*PROMPT*: Reproduce the text of every row verbatim, keeping each line break in its original position.

▬▬▬

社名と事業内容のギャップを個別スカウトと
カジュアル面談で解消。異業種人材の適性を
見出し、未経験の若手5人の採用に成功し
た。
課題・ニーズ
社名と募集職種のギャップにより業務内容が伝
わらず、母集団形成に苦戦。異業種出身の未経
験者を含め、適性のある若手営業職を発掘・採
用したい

▬▬▬

*EXERCISE OUTPUT*:
社名と事業内容のギャップを個別スカウトと
カジュアル面談で解消。異業種人材の適性を
見出し、未経験の若手5人の採用に成功し
た。
課題・ニーズ
社名と募集職種のギャップにより業務内容が伝
わらず、母集団形成に苦戦。異業種出身の未経
験者を含め、適性のある若手営業職を発掘・採
用したい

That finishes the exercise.